Herod, of course, means to do no such thing. He intends to kill this newborn king, because he deems the child a threat. But carefully note how he will rid himself of Jesus: he will do it by professing worship. How many of us do the same? How many of us strike out at the Lord by merely acting the Sunday morning Christian, when really all our heart and mind and strength are given to something else?
The Magi are less obvious. It may well be they are sincere. We know they came a long distance “from the east” to adore this child. They are “overjoyed” at the prospect of finding Jesus. And they risk their lives to protect him from King Herod, by failing to report his whereabouts as commanded. It seems the Magi’s intentions are good, but how many of us claim to worship Jesus when in our heart of hearts we merely hope to gain a favor? We are like the millionaire’s relations, only interested in him because of his money. It may be no coincidence that we derive our word, “magic” from the Magi’s title. Magic is our use of the supernatural. Miracles are the supernatural’s use of us. One difference lies in our intentions. The miracles of peace and true contentment will always come from sincere worship of the Lord, but magic yields only disappointment.

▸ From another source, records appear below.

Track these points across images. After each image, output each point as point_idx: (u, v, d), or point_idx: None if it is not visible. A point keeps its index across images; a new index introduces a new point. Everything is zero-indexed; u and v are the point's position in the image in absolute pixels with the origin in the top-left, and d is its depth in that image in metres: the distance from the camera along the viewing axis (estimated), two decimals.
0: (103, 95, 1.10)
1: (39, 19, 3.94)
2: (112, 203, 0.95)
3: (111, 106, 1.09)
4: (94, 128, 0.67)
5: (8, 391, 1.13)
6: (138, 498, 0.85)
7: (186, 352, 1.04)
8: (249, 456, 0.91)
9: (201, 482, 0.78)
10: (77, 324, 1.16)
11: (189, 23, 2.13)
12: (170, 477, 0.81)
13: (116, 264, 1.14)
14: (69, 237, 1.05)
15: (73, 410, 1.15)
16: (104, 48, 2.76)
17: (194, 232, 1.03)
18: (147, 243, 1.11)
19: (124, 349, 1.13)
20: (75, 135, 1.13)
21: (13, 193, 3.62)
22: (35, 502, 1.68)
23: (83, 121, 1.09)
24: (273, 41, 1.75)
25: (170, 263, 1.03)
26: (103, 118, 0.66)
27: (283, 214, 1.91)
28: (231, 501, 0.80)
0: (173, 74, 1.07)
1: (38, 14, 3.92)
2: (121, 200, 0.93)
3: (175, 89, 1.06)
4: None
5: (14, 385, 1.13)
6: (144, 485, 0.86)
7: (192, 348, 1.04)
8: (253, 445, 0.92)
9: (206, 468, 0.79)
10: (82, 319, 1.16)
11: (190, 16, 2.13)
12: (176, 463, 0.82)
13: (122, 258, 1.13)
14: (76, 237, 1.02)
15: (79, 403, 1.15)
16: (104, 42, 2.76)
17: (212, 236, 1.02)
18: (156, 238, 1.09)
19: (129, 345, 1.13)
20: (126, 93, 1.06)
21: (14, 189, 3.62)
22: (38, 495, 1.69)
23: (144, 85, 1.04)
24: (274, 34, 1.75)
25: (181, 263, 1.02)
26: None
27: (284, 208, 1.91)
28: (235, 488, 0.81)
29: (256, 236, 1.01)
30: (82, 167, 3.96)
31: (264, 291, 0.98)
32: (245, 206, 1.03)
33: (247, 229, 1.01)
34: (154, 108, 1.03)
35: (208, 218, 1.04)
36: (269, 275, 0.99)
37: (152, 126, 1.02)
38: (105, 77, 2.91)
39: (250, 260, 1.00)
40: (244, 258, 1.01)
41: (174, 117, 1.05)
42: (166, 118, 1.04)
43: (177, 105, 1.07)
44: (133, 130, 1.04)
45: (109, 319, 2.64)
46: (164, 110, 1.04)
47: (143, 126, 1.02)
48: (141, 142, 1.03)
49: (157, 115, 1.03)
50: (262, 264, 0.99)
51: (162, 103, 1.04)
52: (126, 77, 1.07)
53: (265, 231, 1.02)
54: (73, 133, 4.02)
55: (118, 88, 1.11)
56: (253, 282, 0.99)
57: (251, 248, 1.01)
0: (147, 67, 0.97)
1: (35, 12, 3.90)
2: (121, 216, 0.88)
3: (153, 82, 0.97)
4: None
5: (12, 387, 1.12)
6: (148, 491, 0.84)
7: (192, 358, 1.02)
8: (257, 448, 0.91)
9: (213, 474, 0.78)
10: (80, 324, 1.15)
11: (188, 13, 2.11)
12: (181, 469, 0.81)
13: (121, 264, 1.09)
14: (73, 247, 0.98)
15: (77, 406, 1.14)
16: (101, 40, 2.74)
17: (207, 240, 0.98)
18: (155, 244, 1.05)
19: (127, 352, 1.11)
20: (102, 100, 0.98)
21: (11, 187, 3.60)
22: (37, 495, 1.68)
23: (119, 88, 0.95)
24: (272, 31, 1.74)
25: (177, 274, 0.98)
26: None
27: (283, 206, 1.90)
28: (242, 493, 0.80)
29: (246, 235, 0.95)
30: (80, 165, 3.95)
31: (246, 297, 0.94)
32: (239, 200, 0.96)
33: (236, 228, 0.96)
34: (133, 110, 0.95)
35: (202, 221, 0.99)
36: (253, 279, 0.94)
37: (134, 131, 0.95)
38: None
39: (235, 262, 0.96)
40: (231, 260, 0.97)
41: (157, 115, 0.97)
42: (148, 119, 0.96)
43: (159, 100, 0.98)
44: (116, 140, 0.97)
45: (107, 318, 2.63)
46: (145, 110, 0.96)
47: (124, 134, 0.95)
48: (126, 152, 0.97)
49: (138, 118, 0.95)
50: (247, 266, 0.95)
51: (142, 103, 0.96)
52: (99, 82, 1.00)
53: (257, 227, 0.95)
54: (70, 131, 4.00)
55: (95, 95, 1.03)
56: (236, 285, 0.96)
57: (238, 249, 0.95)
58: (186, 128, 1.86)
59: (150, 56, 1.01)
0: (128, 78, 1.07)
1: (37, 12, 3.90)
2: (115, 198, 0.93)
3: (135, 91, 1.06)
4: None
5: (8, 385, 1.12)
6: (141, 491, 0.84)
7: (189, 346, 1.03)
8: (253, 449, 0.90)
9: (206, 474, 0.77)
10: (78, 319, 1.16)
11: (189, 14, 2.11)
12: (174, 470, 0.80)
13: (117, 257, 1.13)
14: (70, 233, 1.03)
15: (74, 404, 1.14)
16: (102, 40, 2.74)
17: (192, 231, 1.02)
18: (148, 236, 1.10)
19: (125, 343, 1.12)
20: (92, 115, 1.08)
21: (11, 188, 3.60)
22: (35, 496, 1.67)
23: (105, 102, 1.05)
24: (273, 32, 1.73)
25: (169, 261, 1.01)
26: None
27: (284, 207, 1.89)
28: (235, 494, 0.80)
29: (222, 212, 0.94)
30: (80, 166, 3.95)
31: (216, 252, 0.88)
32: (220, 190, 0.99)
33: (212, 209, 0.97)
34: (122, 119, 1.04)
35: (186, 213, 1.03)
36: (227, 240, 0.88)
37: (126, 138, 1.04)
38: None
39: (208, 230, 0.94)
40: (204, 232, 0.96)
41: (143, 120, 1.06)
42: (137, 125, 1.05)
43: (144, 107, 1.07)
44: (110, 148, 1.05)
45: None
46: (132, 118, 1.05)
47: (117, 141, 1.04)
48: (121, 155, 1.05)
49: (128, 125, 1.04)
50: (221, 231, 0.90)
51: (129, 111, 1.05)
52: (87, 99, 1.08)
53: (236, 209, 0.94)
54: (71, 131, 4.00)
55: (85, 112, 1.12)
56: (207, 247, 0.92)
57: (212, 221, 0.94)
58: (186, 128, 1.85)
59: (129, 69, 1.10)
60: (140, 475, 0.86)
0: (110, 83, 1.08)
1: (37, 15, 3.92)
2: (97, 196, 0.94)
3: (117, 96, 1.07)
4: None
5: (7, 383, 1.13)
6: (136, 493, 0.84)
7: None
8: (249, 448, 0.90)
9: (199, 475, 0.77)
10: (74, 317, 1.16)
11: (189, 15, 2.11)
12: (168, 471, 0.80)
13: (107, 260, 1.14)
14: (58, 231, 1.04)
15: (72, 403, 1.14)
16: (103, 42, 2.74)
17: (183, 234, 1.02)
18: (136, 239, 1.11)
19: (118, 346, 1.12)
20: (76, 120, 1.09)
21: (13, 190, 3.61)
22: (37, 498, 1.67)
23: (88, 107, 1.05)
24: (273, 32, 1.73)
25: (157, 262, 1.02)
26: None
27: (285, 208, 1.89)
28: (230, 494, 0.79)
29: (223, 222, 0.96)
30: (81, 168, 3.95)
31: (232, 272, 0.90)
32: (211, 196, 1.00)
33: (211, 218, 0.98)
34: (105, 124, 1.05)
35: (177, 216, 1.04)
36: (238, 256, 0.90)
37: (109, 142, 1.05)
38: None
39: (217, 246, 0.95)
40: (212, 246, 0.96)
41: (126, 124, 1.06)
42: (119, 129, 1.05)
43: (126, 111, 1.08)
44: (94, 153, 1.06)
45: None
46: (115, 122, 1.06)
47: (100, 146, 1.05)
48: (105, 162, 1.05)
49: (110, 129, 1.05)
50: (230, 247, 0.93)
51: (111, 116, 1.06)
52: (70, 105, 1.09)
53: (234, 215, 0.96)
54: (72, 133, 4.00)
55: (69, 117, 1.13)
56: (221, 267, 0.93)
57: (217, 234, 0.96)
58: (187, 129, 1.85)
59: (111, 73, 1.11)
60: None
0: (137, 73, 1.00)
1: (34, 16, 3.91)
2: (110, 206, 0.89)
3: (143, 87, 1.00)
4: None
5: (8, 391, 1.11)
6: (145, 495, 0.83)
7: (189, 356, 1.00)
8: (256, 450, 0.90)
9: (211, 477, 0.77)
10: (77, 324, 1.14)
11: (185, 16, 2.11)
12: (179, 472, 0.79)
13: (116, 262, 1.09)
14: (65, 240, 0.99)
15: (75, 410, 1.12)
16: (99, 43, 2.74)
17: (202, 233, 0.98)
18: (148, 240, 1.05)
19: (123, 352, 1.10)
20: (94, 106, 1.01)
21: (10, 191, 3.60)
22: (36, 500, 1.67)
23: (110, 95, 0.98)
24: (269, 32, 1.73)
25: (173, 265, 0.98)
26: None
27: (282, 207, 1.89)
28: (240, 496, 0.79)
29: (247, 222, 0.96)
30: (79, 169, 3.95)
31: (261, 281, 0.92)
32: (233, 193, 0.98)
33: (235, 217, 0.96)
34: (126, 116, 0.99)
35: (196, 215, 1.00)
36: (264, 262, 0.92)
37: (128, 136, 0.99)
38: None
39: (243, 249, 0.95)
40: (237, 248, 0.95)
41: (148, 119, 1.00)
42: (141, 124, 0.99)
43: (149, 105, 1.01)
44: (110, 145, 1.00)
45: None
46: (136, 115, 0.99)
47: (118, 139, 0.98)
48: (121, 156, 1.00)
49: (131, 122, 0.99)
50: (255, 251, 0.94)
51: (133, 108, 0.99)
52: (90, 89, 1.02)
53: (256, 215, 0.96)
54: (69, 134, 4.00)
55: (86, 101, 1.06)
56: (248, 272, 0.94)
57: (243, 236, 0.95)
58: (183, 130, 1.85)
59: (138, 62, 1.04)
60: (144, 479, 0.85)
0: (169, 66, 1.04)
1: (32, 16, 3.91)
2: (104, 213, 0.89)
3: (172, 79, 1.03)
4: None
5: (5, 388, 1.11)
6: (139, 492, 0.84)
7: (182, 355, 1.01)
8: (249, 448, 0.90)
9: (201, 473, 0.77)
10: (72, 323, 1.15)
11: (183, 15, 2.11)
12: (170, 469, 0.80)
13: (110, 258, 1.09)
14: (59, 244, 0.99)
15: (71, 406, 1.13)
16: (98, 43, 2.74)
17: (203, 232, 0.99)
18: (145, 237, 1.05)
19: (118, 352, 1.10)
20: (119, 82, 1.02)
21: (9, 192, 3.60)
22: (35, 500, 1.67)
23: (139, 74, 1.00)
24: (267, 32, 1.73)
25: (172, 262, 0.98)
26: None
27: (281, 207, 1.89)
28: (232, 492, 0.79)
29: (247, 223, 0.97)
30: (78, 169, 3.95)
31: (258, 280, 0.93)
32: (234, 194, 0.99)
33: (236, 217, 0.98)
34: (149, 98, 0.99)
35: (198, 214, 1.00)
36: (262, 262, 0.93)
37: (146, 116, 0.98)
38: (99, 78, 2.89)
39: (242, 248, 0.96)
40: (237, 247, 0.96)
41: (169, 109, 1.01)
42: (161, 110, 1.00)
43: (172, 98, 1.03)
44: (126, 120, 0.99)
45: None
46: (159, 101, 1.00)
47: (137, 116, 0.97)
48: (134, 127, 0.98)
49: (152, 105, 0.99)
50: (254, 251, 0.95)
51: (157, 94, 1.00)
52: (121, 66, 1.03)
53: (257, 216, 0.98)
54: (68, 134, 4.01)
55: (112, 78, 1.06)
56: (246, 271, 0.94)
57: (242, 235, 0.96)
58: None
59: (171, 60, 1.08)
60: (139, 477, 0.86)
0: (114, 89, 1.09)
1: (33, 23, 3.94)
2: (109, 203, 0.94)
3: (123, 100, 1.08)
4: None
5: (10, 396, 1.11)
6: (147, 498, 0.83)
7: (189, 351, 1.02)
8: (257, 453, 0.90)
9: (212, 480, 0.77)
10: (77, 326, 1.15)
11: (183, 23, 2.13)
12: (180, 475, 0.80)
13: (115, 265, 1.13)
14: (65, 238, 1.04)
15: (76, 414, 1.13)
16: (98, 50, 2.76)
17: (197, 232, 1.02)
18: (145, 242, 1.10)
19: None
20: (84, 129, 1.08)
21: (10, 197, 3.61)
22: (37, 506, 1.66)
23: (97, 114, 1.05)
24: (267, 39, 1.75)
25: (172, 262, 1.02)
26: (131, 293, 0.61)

For example, Jesus promised that we could ask for anything in his name, and it would be given. Some see magic in this promise, as if by adding, “in Jesus’ name I pray,” to a list of requests, we cause the Almighty to comply. But Jesus’ name is not a magic word, of course. When we speak about a man’s “good name” we mean his reputation, or the things he stands for. It is the same with Jesus. When he says “the Father will give you whatever you ask in my name,” he means, “ask for what I would ask for, and it will be yours.” He means, “Align your wishes with the Lord’s, and He will satisfy.” He means, “Give me the full use of you, and miracles will come.”
Everything on earth ends, all of it is meaningless in comparison to the glory of the Lord. How ironic it is—how insane, really—to resist complete dependance upon God, when He alone will last. Yet all the fleeting world around us argues on its own behalf every single moment. We are so immersed in the lies we often do not even see them in ourselves. How can we resist the crazy impulse to bow down to created things? How can we find wholehearted love of God?
We cannot.
True worship cannot be entered through the power of positive thinking. There is no formula, no incantation to shift our heart’s truest desire from mere idols to the one true God. The solution is not magic; it is miraculous. The heartfelt love that leads to miracles is itself a miracle. It is given, not obtained. If you want to worship God more wholeheartedly, you must ask the Lord to make it possible, and He will begin a change in you, He will draw you, and He will free you from all those lesser gods. Then you will be free, indeed.